IMFINZI® regimen shows significant disease-free survival improvement in bladder cancer trial

Positive outcomes from the Phase III POTOMAC trial have revealed that adding one year of treatment with AstraZeneca’s IMFINZI (durvalumab) to standard Bacillus Calmette-Guérin (BCG) induction and maintenance therapy significantly extends disease-free survival (DFS) in patients with high-risk non-muscle-invasive bladder cancer (NMIBC). This combination, compared to BCG alone, demonstrated a noteworthy reduction in the recurrence or progression of high-risk disease.

Bladder cancer is predominantly diagnosed as non-muscle-invasive in over 70% of cases, where the cancer remains in the bladder lining and has not penetrated the muscle wall. Approximately half of NMIBC cases are considered high-risk, characterized by factors like tumor grade and stage, indicating a higher likelihood of disease recurrence or progression. Dr. Maria De Santis, a principal investigator in the trial, highlighted the urgency of improving treatment for NMIBC, noting that while most patients are treated with curative intent, relapse is common, and many may ultimately face the need for significant surgical intervention.

The POTOMAC trial, conducted globally across more than 120 centers in 12 countries, assessed the effectiveness of IMFINZI plus BCG in over 1,000 high-risk NMIBC patients. These individuals had previously undergone a transurethral resection of the bladder tumor (TURBT) before being randomized into different treatment groups. The trial's primary focus was on DFS, defined as the duration from randomization to the first occurrence of high-risk disease recurrence or death from any cause. AstraZeneca’s Chief Medical Officer, Cristian Massacesi, emphasized the potential of these results to expand access to crucial immunotherapy for early-stage bladder cancer patients, reinforcing AstraZeneca’s strategy of introducing novel therapies for long-term patient benefits.

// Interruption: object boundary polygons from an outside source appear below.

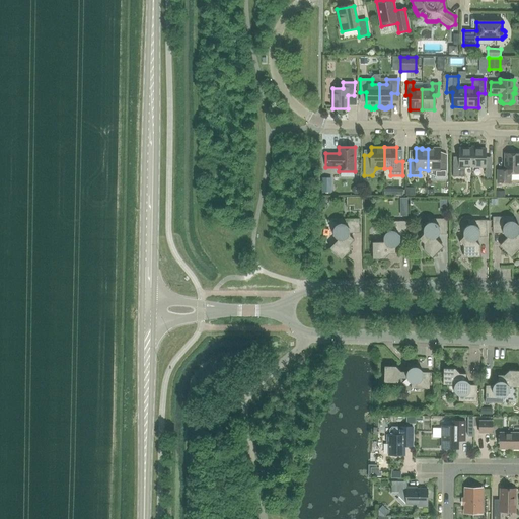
[(428,149),(428,170),(435,170),(435,178),(447,178),(447,160),(440,160),(440,148),(434,148),(434,149),(428,149)]
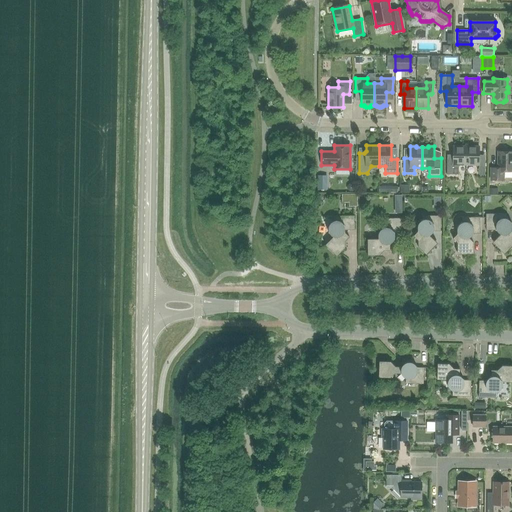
[(466,165),(466,146),(453,146),(453,161),(447,160),(447,174),(458,175),(458,165),(466,165)]
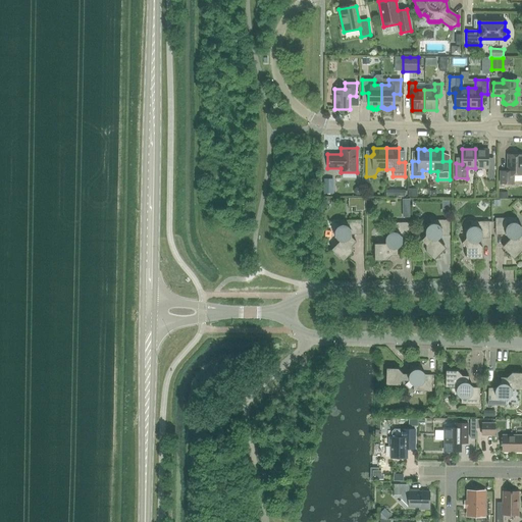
[(475,149),(475,168),(487,168),(487,178),(494,178),(494,164),(488,164),(488,149),(475,149)]
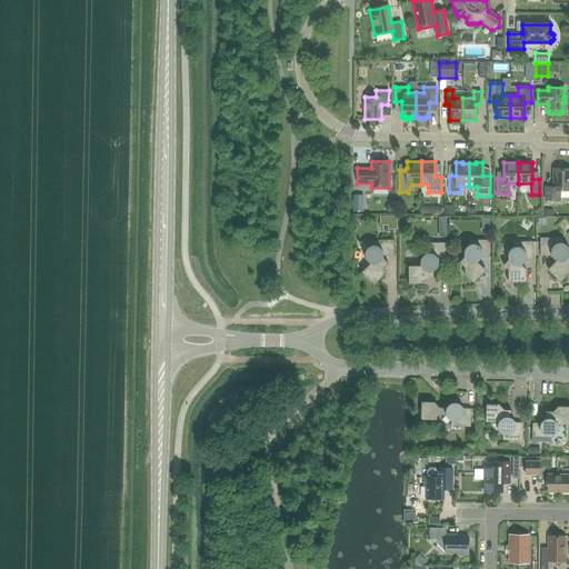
[(546,187),(546,200),(559,200),(559,191),(568,190),(568,168),(553,169),(553,187),(546,187)]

Importantly, the safety profile of IMFINZI combined with BCG therapy was consistent with known data, and no new safety concerns emerged. Patients tolerated the combination well, without any compromise on completing the standard BCG induction and maintenance therapy. However, the trial’s second arm, which evaluated IMFINZI with BCG induction only, did not achieve the DFS endpoint compared to the standard BCG therapy.

These groundbreaking results are set to be presented at an upcoming medical conference and shared with regulatory authorities worldwide. While IMFINZI is already approved in the U.S. and other countries for muscle-invasive bladder cancer (MIBC), these findings could further influence its application in NMIBC. The drug continues to be explored in various combinations and stages of bladder cancer, including for patients who cannot use or refuse cisplatin treatment.

IMFINZI, a monoclonal antibody targeting the PD-L1 protein, is a pivotal element of AstraZeneca’s immuno-oncology portfolio. It works by blocking the interaction of PD-L1 with PD-1 and CD80 proteins, thereby enhancing the immune system’s ability to combat cancer. Beyond bladder cancer, IMFINZI is approved for several other cancers, including non-small cell lung cancer (NSCLC) and small cell lung cancer (SCLC), where it is often used in combination with chemotherapy or other treatments to exploit its immune-boosting potential.

AstraZeneca continues to drive advancements in oncology through its diverse portfolio and innovative approach to cancer treatment. By focusing on immunotherapy and exploring new combination therapies, the company aims to redefine cancer care and improve outcomes for patients globally. The results from the POTOMAC trial underscore AstraZeneca's commitment to pioneering treatments that offer significant clinical benefits and the promise of extended survival for cancer patients.